Ismene Brown

Fighting talk | 17 September 2015

The start of the year is all good if sombre stuff, and includes a revival of English National Ballet's Lest We Forget, a version of 1984 from Northern Ballet and a new work from Amici Dance Theatre

If there’s one thing scarcer than hen’s teeth in serious choreography nowadays, it’s a light heart. When was the last time we had something jolly created in the artform that brought us La Fille mal gardée, Coppélia and Les biches?

Still, the first week of the start of the dance year was all good stuff, if sombre (and Les Ballets Trockadero de Monte Carlo are over from New York at the Peacock right now, thank heavens). English National Ballet’s Lest We Forget bill of new ballets was made last year for the start of the first world war centenary, but deserved repeating as a demonstration of serious ballets by accomplished choreographers.
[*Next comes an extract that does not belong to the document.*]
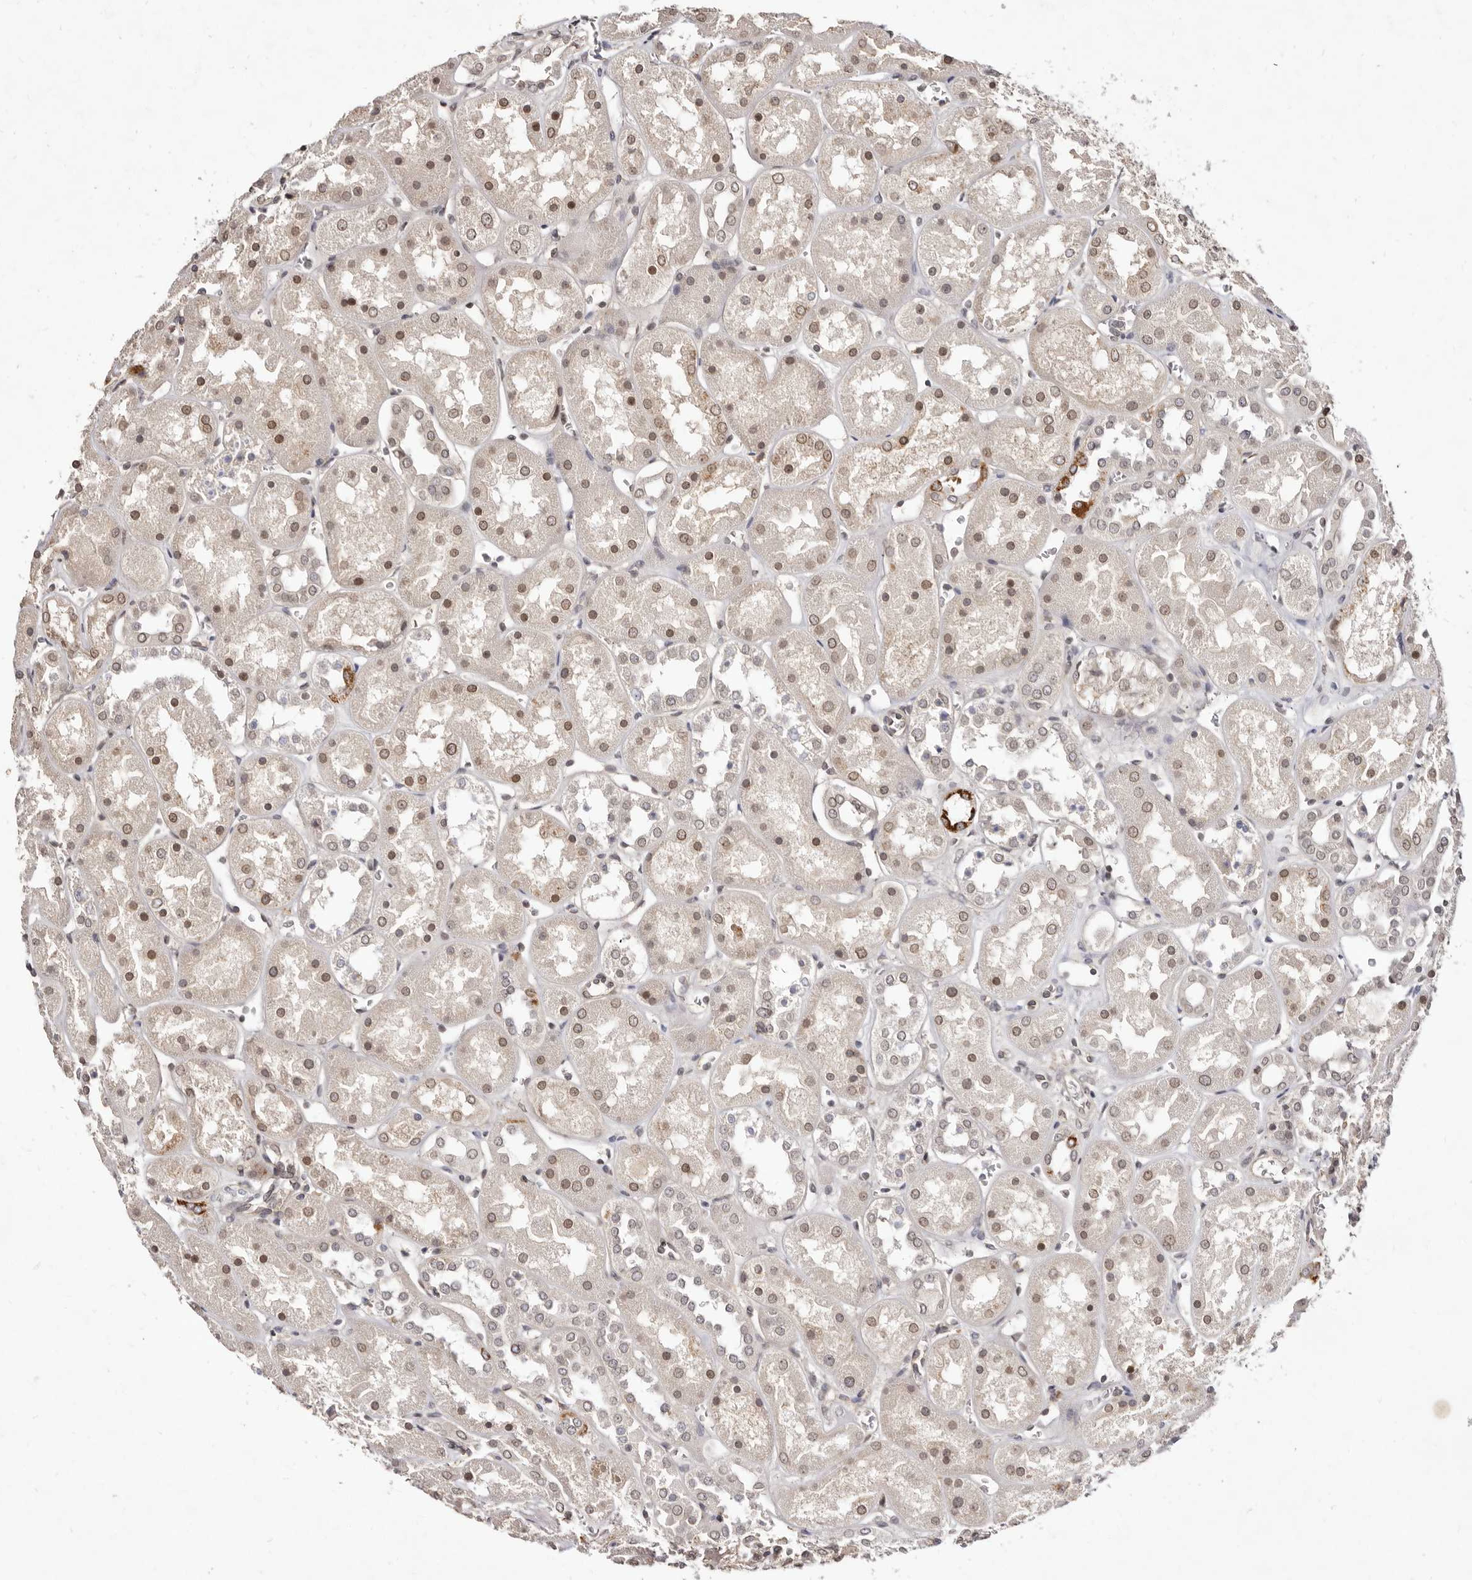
{"staining": {"intensity": "weak", "quantity": "25%-75%", "location": "cytoplasmic/membranous"}, "tissue": "kidney", "cell_type": "Cells in glomeruli", "image_type": "normal", "snomed": [{"axis": "morphology", "description": "Normal tissue, NOS"}, {"axis": "topography", "description": "Kidney"}], "caption": "Immunohistochemical staining of normal kidney demonstrates weak cytoplasmic/membranous protein staining in about 25%-75% of cells in glomeruli. The staining is performed using DAB brown chromogen to label protein expression. The nuclei are counter-stained blue using hematoxylin.", "gene": "LCORL", "patient": {"sex": "male", "age": 70}}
War ballets tread a fine line between pacifist drool and emotional catharsis. The latter sometimes arrives with the assistance of the music (Kenneth MacMillan’s Gloria), the shock of representation (Rosie Kay’s 5 Soldiers), or the atavistic understanding of group dynamics (Crystal Pite’s Polaris with Thomas Adès, which just felt like one of the great war ballets even if not billed as one).

Liam Scarlett tackles wartime imagery most literally and most sentimentally. His munitions-factory women, with their gunpowder-white hands, cling to the backs of their departing men in a clever emulation of a knapsack, but the angel imagery is soft-centred, urged on by the muddy sobs of the Liszt adapted score. While it’s brave of Scarlett to choreograph in slo-mo, nothing remarkable surfaces from the sepia.
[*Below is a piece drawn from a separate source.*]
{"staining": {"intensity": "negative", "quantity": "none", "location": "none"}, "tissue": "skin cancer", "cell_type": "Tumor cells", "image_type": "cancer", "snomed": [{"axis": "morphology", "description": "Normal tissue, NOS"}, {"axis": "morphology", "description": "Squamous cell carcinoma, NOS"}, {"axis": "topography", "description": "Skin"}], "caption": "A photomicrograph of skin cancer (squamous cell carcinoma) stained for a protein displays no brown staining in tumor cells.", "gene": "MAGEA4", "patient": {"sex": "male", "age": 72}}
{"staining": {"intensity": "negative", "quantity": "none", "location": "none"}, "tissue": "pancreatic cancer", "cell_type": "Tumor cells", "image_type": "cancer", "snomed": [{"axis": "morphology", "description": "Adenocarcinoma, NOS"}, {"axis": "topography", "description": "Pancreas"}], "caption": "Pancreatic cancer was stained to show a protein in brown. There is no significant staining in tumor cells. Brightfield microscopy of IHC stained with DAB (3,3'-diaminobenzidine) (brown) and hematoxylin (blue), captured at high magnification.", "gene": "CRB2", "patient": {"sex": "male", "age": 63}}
Russell Maliphant is not an overtly emotional type, and in Second Breath his waves of young men eddy and flow like the night-time sea, thrown up haplessly by their group sweepings to catch the light overhead, as if floating for a moment, before crashing down into the dark. The potency of this fluid repetition is due to its emulsion with Michael Hulls’s mesmerisingly ethereal lighting, but the overall impact would be much greater in silence.